Das funktioniert auch langfristig: Die internationale Fachspedition HanseService GmbH beispielsweise nutzt das Angebot des Vereins bereits seit mehr als 25 Jahren. „Das ist einfach toll, was die Wirtschaftssenioren machen“, sagt Geschäftsführer Jörg Brinkmann. Anfangs ging es in der Beratung vorrangig um die IT, seit sieben Jahren steht nun die Neuausrichtung der Firma im Fokus. „Unterstützt durch unseren Berater, haben wir das Unternehmen erfolgreich von links auf rechts gedreht“, so Brinkmann.

Die Nachfolge regeln

Je nach wirtschaftlicher Lage wandelt sich der Beratungsbedarf, erzählt Gooth. Vor einigen Jahren hätten die Wirtschaftssenioren viele hoch ausgebildete Menschen um die 50 begleitet, die sich selbstständig machen wollten, etwa in Medizintechnik oder Ingenieurwesen. Momentan kämen viele mittelständische Unternehmen, die nach gut zwei Jahren Pandemie wieder durchstarten möchten. „Einen großen Aufschwung verzeichnen wir bei digitalen Geschäftsmodellen. Vom Keramikstudio bis zum Blumenladen: Sich online zu vermarkten, spielt seit Corona eine völlig neue Rolle.“

Unterstützt durch unseren Berater, haben wir das Unternehmen erfolgreich von links auf rechts gedreht.

Jörg Brinkmann

Gefragt ist neben dem reinen Fachwissen vor allem die Erfahrung der Wirtschaftssenioren. Etwa bei der Frage: Wie verhalte ich mich, wenn ich in ein kritisches Gespräch mit meinem Banker gehe? Es geht um Praxisnähe. Um Fingerspitzengefühl. Auch um Ruhe und Respekt. Qualitäten, die auch für ein zunehmend wichtiges Thema erforderlich sind: die Nachfolgeregelung.

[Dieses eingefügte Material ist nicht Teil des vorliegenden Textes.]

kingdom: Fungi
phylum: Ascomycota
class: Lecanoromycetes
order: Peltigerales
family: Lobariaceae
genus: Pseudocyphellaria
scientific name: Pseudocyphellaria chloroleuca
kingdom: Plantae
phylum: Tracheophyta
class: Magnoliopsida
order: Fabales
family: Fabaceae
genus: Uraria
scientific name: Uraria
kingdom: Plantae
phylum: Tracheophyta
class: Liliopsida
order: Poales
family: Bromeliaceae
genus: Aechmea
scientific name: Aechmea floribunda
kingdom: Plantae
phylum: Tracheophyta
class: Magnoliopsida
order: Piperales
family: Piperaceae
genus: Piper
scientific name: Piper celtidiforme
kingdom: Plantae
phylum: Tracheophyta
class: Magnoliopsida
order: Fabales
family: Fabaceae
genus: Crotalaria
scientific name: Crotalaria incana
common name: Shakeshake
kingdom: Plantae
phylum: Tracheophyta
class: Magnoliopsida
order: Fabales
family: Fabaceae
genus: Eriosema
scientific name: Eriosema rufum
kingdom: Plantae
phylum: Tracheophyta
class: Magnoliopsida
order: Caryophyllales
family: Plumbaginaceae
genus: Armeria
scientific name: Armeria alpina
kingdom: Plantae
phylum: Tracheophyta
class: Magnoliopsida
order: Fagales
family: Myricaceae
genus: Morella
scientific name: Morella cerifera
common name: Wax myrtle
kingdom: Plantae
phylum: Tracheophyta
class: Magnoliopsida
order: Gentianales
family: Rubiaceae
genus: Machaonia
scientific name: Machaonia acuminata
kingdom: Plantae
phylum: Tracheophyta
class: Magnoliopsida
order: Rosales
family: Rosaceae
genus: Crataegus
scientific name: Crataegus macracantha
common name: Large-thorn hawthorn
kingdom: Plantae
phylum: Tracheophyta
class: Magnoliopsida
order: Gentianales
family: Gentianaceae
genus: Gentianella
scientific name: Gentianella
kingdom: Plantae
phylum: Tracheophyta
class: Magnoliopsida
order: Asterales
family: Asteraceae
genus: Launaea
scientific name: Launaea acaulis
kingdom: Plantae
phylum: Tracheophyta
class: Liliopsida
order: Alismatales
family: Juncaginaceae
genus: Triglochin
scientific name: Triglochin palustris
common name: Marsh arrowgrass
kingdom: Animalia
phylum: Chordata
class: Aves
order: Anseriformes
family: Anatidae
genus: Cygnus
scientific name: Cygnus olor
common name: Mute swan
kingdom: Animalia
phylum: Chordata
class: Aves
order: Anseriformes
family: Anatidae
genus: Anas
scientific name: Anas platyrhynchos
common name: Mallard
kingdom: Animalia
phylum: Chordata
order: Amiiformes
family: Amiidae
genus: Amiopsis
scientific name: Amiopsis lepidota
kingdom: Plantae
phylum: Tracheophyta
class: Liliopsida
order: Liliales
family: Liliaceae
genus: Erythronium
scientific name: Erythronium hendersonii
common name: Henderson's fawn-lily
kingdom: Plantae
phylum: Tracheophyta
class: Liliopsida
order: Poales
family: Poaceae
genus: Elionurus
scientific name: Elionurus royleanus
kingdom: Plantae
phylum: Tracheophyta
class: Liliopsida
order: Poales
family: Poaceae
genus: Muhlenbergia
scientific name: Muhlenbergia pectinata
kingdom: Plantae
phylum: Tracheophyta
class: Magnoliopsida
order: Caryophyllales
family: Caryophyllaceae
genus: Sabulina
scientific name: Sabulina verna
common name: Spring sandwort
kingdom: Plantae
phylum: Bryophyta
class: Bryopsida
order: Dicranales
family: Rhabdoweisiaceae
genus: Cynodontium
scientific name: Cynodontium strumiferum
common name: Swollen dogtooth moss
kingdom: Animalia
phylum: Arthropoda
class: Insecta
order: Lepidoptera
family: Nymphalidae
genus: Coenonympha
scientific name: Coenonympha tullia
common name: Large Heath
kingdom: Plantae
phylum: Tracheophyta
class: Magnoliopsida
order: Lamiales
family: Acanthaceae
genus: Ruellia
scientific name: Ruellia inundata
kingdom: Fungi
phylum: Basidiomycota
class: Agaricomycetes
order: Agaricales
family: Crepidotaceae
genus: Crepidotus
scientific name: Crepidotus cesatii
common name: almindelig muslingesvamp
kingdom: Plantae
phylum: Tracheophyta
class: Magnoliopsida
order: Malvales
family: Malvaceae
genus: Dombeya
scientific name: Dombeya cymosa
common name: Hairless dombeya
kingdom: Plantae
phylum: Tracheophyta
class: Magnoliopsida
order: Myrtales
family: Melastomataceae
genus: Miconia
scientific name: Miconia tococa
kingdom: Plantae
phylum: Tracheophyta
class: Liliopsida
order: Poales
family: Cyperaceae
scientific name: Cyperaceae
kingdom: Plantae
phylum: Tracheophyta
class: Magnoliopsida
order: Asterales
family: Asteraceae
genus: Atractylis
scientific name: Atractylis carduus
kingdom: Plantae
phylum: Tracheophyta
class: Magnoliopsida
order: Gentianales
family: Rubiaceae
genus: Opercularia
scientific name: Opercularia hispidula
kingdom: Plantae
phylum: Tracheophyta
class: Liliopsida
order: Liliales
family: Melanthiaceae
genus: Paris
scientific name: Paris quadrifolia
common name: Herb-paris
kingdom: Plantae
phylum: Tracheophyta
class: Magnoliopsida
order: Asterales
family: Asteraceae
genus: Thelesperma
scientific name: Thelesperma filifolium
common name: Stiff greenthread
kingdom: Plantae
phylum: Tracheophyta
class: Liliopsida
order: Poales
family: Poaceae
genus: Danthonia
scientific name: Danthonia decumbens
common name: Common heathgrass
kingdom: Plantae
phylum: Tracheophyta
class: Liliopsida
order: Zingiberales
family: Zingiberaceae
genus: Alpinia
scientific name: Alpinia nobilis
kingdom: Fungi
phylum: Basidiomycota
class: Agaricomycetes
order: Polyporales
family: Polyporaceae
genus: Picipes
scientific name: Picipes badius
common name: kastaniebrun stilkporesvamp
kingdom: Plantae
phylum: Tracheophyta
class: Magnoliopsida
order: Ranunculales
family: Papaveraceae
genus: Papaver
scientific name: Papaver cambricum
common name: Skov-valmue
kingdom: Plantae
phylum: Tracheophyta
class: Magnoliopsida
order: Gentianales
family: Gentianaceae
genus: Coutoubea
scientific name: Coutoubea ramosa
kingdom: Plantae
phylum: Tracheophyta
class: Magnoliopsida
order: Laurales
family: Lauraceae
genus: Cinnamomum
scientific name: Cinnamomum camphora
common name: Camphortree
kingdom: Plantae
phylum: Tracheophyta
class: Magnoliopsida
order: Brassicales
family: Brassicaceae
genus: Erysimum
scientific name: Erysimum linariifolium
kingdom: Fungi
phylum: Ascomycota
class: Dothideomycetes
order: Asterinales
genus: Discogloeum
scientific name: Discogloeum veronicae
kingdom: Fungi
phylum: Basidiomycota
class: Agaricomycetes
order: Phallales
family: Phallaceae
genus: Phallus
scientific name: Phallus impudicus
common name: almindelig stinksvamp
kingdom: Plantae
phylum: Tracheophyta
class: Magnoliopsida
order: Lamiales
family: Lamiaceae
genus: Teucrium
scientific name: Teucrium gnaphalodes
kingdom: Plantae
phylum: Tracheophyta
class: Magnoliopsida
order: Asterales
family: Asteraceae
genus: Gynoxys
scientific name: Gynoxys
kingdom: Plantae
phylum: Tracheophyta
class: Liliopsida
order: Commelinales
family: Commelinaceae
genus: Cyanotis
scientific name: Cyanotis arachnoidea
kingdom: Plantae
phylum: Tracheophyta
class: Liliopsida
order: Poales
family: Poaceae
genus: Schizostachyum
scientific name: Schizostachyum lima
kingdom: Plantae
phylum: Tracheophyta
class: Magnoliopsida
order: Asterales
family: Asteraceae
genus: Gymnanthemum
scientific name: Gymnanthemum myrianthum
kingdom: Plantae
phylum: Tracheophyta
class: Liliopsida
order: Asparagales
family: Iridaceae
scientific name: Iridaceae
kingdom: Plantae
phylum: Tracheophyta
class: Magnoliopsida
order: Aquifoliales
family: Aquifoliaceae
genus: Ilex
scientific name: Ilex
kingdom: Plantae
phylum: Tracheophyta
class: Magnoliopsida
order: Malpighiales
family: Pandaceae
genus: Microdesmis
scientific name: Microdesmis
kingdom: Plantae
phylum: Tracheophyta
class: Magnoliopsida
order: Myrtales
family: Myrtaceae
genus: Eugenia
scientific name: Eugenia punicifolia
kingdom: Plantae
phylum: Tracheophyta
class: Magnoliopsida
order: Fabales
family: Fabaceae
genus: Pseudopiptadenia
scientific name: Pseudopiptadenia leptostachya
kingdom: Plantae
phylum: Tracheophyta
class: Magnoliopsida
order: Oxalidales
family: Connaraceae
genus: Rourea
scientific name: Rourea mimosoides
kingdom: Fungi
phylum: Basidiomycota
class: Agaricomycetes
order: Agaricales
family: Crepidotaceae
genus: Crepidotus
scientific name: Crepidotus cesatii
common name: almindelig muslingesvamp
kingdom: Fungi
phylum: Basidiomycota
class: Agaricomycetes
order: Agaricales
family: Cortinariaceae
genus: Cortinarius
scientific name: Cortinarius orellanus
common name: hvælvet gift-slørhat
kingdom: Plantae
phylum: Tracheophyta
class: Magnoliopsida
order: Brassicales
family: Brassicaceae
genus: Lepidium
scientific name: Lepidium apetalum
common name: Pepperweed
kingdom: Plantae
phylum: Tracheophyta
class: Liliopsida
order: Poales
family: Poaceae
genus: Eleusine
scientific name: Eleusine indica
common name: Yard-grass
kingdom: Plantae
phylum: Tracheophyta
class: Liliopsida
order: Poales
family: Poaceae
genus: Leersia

„Viele verpassen die richtige Zeit, um loszulassen, obwohl dieser Übergang vier bis fünf Jahre dauern kann“, erläutert Burmeier. Und der Vereinsvorsitzende Gooth ergänzt: „Mehr als 70 Prozent der Übernahmen scheitern. Dieser Prozess erfordert viel Einfühlungsvermögen. Oft ist die inhaltliche Abwicklung gar nicht so schwierig. Es geht vielmehr um Kommunikation. Etwa darum, Spannung zwischen Vater und Sohn zu lösen. Da kommen wir als Vermittler ins Spiel.“

Eine Sache liegt dem Verein besonders am Herzen: „Es ist schwierig, weibliche Führungskräfte für unsere Arbeit zu finden, da deren Anteil in unserer Generation leider geringer ist“, sagt Burmeier. Mehr weibliche Vorbilder schaffen – ein weiteres gutes Ziel der Wirtschaftssenioren.